[Start of Attachment]

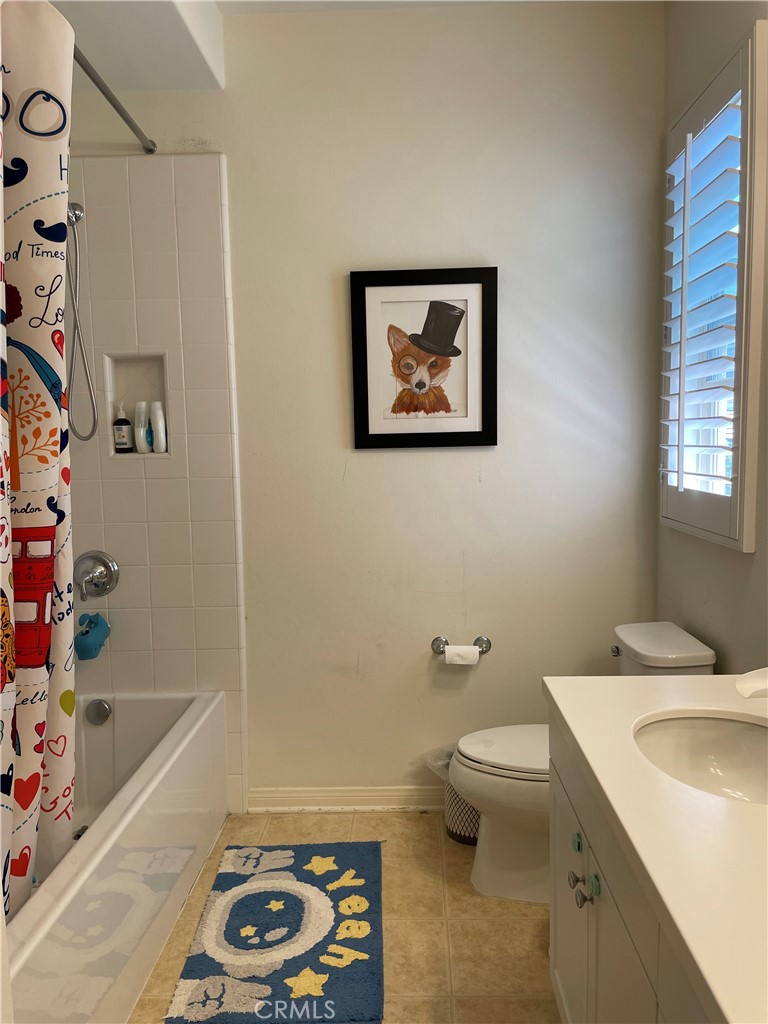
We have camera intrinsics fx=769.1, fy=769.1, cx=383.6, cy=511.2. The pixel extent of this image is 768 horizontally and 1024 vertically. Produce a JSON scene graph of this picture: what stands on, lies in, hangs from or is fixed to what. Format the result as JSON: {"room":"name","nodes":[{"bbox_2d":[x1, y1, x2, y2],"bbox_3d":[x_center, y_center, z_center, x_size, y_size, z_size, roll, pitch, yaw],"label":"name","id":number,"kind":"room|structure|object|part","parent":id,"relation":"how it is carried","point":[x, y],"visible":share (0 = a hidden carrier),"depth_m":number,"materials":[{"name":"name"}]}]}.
{"room":"bathroom","nodes":[
{"label":"bathroom","id":0,"kind":"room"},
{"bbox_2d":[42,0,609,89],"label":"ceiling","id":1,"kind":"structure","parent":0,"point":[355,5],"depth_m":2.37,"materials":[{"name":"white paint"}]},
{"bbox_2d":[130,810,558,1023],"bbox_3d":[-0.207,1.322,1.202,2.413,0.099,3.554,-1,6,2],"label":"floor","id":2,"kind":"structure","parent":0,"point":[450,889],"depth_m":2.14,"materials":[{"name":"beige tile"}]},
{"bbox_2d":[5,689,227,1023],"bbox_3d":[-0.962,0.974,2.012,0.748,0.458,1.544,-1,6,2],"label":"bathtub","id":3,"kind":"object","parent":2,"relation":"on","point":[171,743],"visible":0.85,"depth_m":1.98,"materials":[{"name":"white plastic"}]},
{"bbox_2d":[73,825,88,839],"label":"tub drain","id":4,"kind":"object","parent":3,"relation":"in","point":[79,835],"visible":0.29,"depth_m":2.52,"materials":[{"name":"silver metal"}]},
{"bbox_2d":[84,698,111,725],"bbox_3d":[-1.001,0.702,2.691,0.083,0.087,0.039,-1,6,2],"label":"overflow drain","id":5,"kind":"object","parent":3,"relation":"attached to","point":[104,706],"visible":0.97,"depth_m":2.69,"materials":[{"name":"silver metal"}]},
{"bbox_2d":[164,838,384,1023],"bbox_3d":[-0.264,1.160,2.167,0.525,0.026,0.815,-1,6,2],"label":"bath rug","id":6,"kind":"object","parent":2,"relation":"on","point":[313,891],"visible":0.99,"depth_m":2.08,"materials":[{"name":"carpet"}]},
{"bbox_2d":[424,744,479,844],"bbox_3d":[0.288,0.969,2.647,0.281,0.286,0.255,-1,6,2],"label":"trash can","id":7,"kind":"object","parent":2,"relation":"on","point":[456,831],"visible":0.32,"depth_m":2.59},
{"bbox_2d":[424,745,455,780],"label":"trash bag","id":8,"kind":"object","parent":7,"relation":"in","point":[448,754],"visible":0.13,"depth_m":2.75,"materials":[{"name":"white plastic"}]},
{"bbox_2d":[447,624,719,902],"bbox_3d":[0.557,0.761,2.333,0.759,0.753,0.441,-1,6,2],"label":"toilet","id":9,"kind":"object","parent":2,"relation":"on","point":[697,655],"visible":0.39,"depth_m":2.26,"materials":[{"name":"white ceramic"}]},
{"bbox_3d":[0.460,0.724,2.384,0.480,0.039,0.389,-1,6,2],"label":"toilet lid","id":10,"kind":"part","parent":9,"relation":"part of","materials":[{"name":"white plastic"}]},
{"bbox_3d":[0.723,0.435,2.410,0.032,0.030,0.056,-1,6,2],"label":"flush lever","id":11,"kind":"part","parent":9,"relation":"part of","materials":[{"name":"silver metal"}]},
{"bbox_2d":[545,712,714,1023],"bbox_3d":[0.609,0.878,1.122,0.578,0.780,1.287,-1,6,2],"label":"vanity cabinet","id":12,"kind":"object","parent":2,"relation":"on","point":[600,917],"visible":0.52,"depth_m":1.29,"materials":[{"name":"white paint"}]},
{"bbox_2d":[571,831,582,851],"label":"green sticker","id":13,"kind":"object","parent":12,"relation":"attached to","point":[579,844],"visible":0.96,"depth_m":1.42,"materials":[{"name":"teal"}]},
{"bbox_3d":[0.379,0.732,1.466,0.028,0.032,0.029,-1,6,2],"label":"knob","id":14,"kind":"part","parent":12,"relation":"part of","materials":[{"name":"silver metal"}]},
{"bbox_2d":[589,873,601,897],"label":"green sticker","id":15,"kind":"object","parent":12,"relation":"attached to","point":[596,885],"visible":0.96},
{"bbox_2d":[544,672,767,1023],"bbox_3d":[0.591,0.440,1.125,0.593,0.057,1.185,-1,6,2],"label":"countertop","id":16,"kind":"structure","parent":12,"relation":"on","point":[646,683],"depth_m":1.06,"materials":[{"name":"white stone"}]},
{"bbox_2d":[632,710,767,804],"bbox_3d":[0.615,0.494,1.366,0.368,0.133,0.414,-1,6,2],"label":"sink","id":17,"kind":"object","parent":16,"relation":"in","point":[720,741],"visible":0.68,"depth_m":1.51,"materials":[{"name":"white ceramic"}]},
{"bbox_2d":[735,668,767,699],"bbox_3d":[0.748,0.327,1.377,0.233,0.131,0.149,-1,6,2],"label":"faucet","id":18,"kind":"object","parent":16,"relation":"on","point":[750,680],"visible":0.99,"depth_m":1.38,"materials":[{"name":"white"}]},
{"bbox_2d":[60,2,662,813],"bbox_3d":[-0.253,-0.285,2.746,2.481,2.784,0.147,-1,6,2],"label":"back wall","id":19,"kind":"structure","parent":0,"point":[498,457],"depth_m":2.63,"materials":[{"name":"white paint"}]},
{"bbox_2d":[72,43,155,153],"bbox_3d":[-0.792,-1.131,1.750,0.072,0.060,1.511,-1,6,2],"label":"shower curtain rod","id":20,"kind":"object","parent":19,"relation":"attached to","point":[123,115],"visible":0.75,"depth_m":2.19,"materials":[{"name":"silver metal"}]},
{"bbox_2d":[0,0,75,920],"bbox_3d":[-0.767,-0.038,1.528,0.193,2.010,0.761,-1,6,2],"label":"shower curtain","id":21,"kind":"object","parent":20,"relation":"hanging from","point":[26,801],"visible":0.96,"depth_m":1.63,"materials":[{"name":"white fabric"}]},
{"bbox_2d":[65,158,247,816],"bbox_3d":[-0.938,-0.022,2.683,0.808,2.300,0.018,-1,6,2],"label":"tile surround","id":22,"kind":"object","parent":19,"relation":"attached to","point":[190,407],"visible":0.72,"depth_m":2.66,"materials":[{"name":"tile"}]},
{"bbox_2d":[64,201,98,439],"bbox_3d":[-1.036,-0.640,2.495,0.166,0.818,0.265,-1,6,2],"label":"shower hose","id":23,"kind":"object","parent":22,"relation":"attached to","point":[93,424],"visible":0.81,"depth_m":2.53,"materials":[{"name":"silver metal"}]},
{"bbox_2d":[73,611,109,660],"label":"faucet cover","id":24,"kind":"object","parent":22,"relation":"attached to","point":[100,627],"visible":0.98,"depth_m":2.65,"materials":[{"name":"teal rubber"}]},
{"bbox_2d":[73,550,119,600],"bbox_3d":[-1.021,0.227,2.661,0.172,0.172,0.096,-1,6,2],"label":"shower valve","id":25,"kind":"object","parent":22,"relation":"attached to","point":[98,577],"visible":0.99,"depth_m":2.69,"materials":[{"name":"silver metal"}]},
{"bbox_2d":[102,353,171,457],"bbox_3d":[-0.853,-0.362,2.698,0.248,0.356,0.120,-1,6,2],"label":"shower niche","id":26,"kind":"object","parent":22,"relation":"in","point":[133,358],"visible":0.64,"depth_m":2.73,"materials":[{"name":"white tile"}]},
{"bbox_2d":[113,401,133,452],"bbox_3d":[-0.930,-0.296,2.738,0.062,0.178,0.057,-1,6,2],"label":"soap bottle","id":27,"kind":"object","parent":26,"relation":"in","point":[123,420],"visible":0.99,"depth_m":2.72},
{"bbox_2d":[134,399,150,452],"bbox_3d":[-0.857,-0.297,2.731,0.059,0.184,0.050,-1,6,2],"label":"white bottle","id":28,"kind":"object","parent":26,"relation":"in","point":[142,429],"visible":0.98,"depth_m":2.71,"materials":[{"name":"white plastic"}]},
{"bbox_2d":[149,400,167,452],"bbox_3d":[-0.795,-0.295,2.712,0.056,0.188,0.048,-1,6,2],"label":"shampoo bottle","id":29,"kind":"object","parent":26,"relation":"in","point":[157,403],"visible":0.99,"depth_m":2.69,"materials":[{"name":"white plastic"}]},
{"bbox_2d":[248,788,444,812],"bbox_3d":[0.220,1.050,2.806,1.387,0.087,0.018,-1,6,2],"label":"baseboard","id":30,"kind":"structure","parent":19,"relation":"attached to","point":[336,801],"depth_m":2.81,"materials":[{"name":"white paint"}]},
{"bbox_2d":[349,266,497,449],"bbox_3d":[0.138,-0.518,2.627,0.492,0.601,0.027,-1,6,2],"label":"framed picture","id":31,"kind":"object","parent":19,"relation":"attached to","point":[372,435],"visible":0.99,"depth_m":2.63,"materials":[{"name":"black wood"}]},
{"bbox_2d":[431,634,490,654],"bbox_3d":[0.275,0.481,2.729,0.215,0.055,0.070,-1,6,2],"label":"toilet paper holder","id":32,"kind":"object","parent":19,"relation":"attached to","point":[486,646],"visible":0.8,"depth_m":2.73,"materials":[{"name":"silver metal"}]},
{"bbox_2d":[443,645,478,664],"bbox_3d":[0.274,0.514,2.722,0.110,0.074,0.072,-1,6,2],"label":"toilet paper roll","id":33,"kind":"object","parent":32,"relation":"on","point":[475,657],"visible":0.87,"depth_m":2.69,"materials":[{"name":"white paper"}]},
{"bbox_2d":[656,0,767,676],"bbox_3d":[0.987,-0.132,1.028,0.142,2.818,3.295,-1,6,2],"label":"right wall","id":34,"kind":"structure","parent":0,"point":[739,577],"depth_m":2.21,"materials":[{"name":"paint"}]},
{"bbox_2d":[659,15,767,553],"bbox_3d":[0.968,-0.569,2.223,0.137,1.369,0.721,-1,6,2],"label":"window","id":35,"kind":"structure","parent":34,"relation":"in","point":[735,495],"depth_m":2.09,"materials":[{"name":"white wood"}]},
{"bbox_2d":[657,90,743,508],"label":"plantation shutter","id":36,"kind":"object","parent":35,"relation":"attached to","point":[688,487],"visible":0.85,"depth_m":2.22,"materials":[{"name":"white paint"}]}
]}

[End of Attachment]

Lines above with the string "room" need to be found and copied.

We have camera intrinsics fx=769.1, fy=769.1, cx=383.6, cy=511.2. The pixel extent of this image is 768 horizontally and 1024 vertically. Produce a JSON scene graph of this picture: what stands on, lies in, hangs from or is fixed to what. Format the result as JSON: {"room":"name","nodes":[{"bbox_2d":[x1, y1, x2, y2],"bbox_3d":[x_center, y_center, z_center, x_size, y_size, z_size, roll, pitch, yaw],"label":"name","id":number,"kind":"room|structure|object|part","parent":id,"relation":"how it is carried","point":[x, y],"visible":share (0 = a hidden carrier),"depth_m":number,"materials":[{"name":"name"}]}]}.
{"room":"bathroom","nodes":[
{"label":"bathroom","id":0,"kind":"room"},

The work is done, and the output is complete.